How to complete this task: Considering the entries that follow, report how many lines include the string "thumb", giving the number alone.

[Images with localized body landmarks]
══════

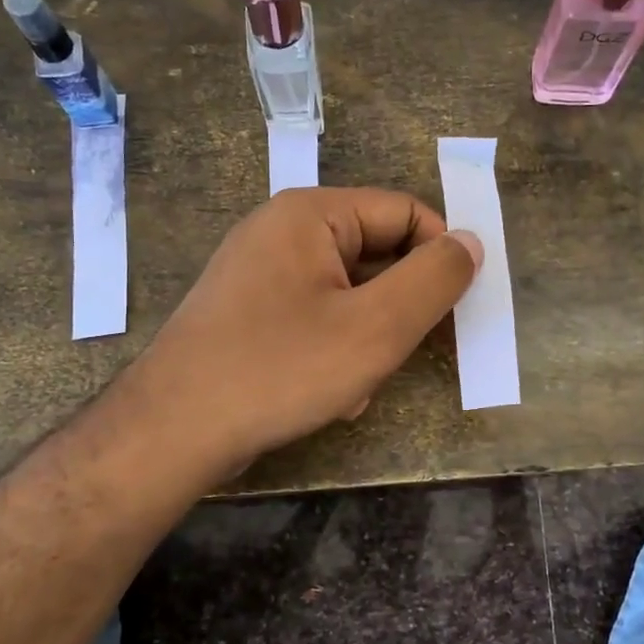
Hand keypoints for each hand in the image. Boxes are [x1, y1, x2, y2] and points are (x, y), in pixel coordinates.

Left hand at [117, 187, 482, 478]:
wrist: (173, 432)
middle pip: (376, 254)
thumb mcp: (376, 327)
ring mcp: (260, 273)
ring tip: (354, 384)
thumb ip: (433, 280)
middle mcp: (282, 230)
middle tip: (396, 354)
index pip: (406, 212)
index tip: (454, 310)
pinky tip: (327, 394)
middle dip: (396, 309)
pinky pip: (315, 318)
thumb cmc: (281, 369)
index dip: (439, 257)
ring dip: (366, 339)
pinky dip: (334, 351)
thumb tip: (470, 242)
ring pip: (348, 294)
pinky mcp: (248, 312)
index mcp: (311, 214)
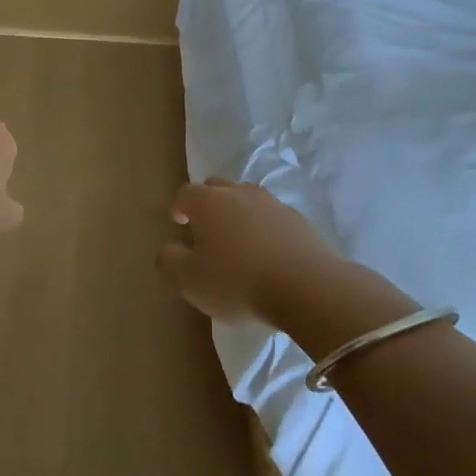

══════

Task solution: 4